## Work instructions
Could you write out, word for word, only the lines from the one containing "(255, 271) = (296, 264): phone" through the last line of the data below?

## Information supplied
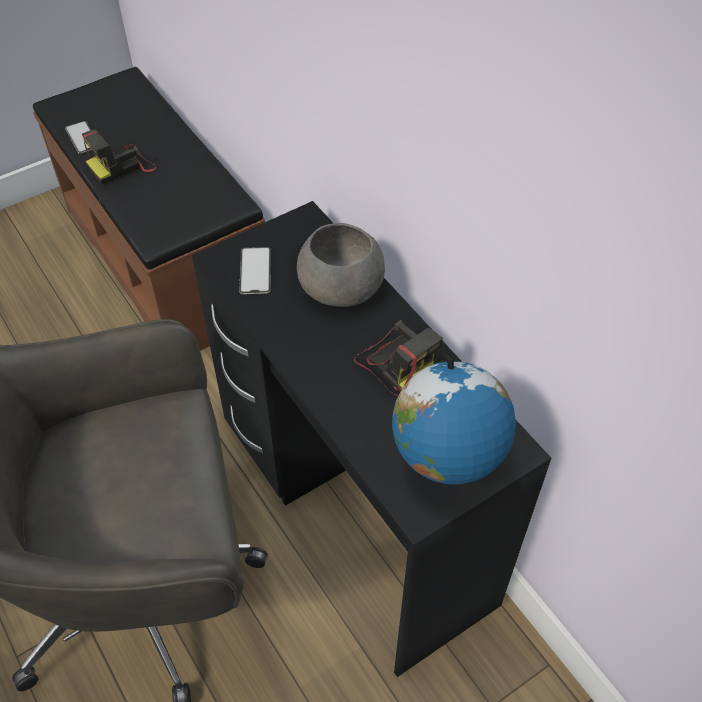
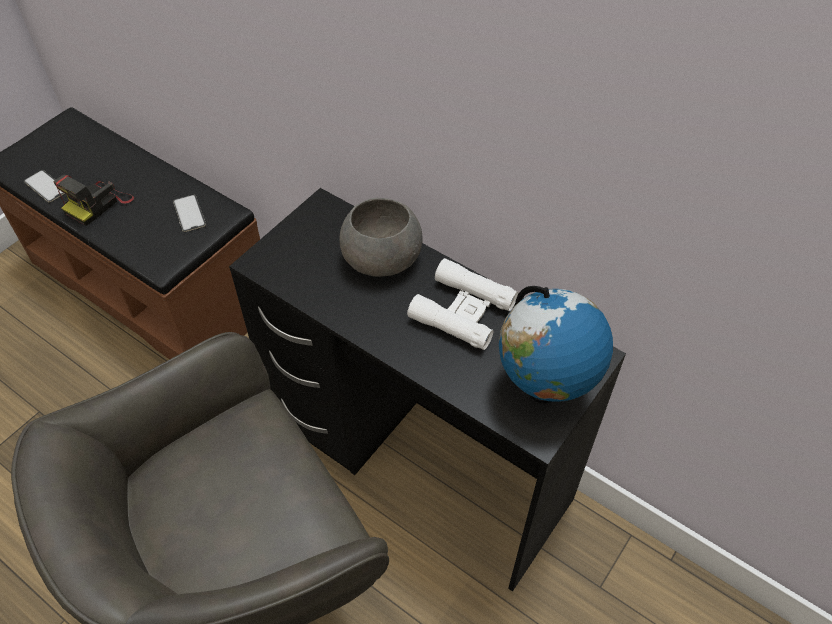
camera: 20 degrees left, 0 degrees up
(255, 271) = (296, 264): phone -> phone (189, 213)
(398, 363) = (463, 311): camera -> white binoculars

## Task output
(255, 271) = (296, 264): phone -> phone (189, 213)
(398, 363) = (463, 311): camera -> white binoculars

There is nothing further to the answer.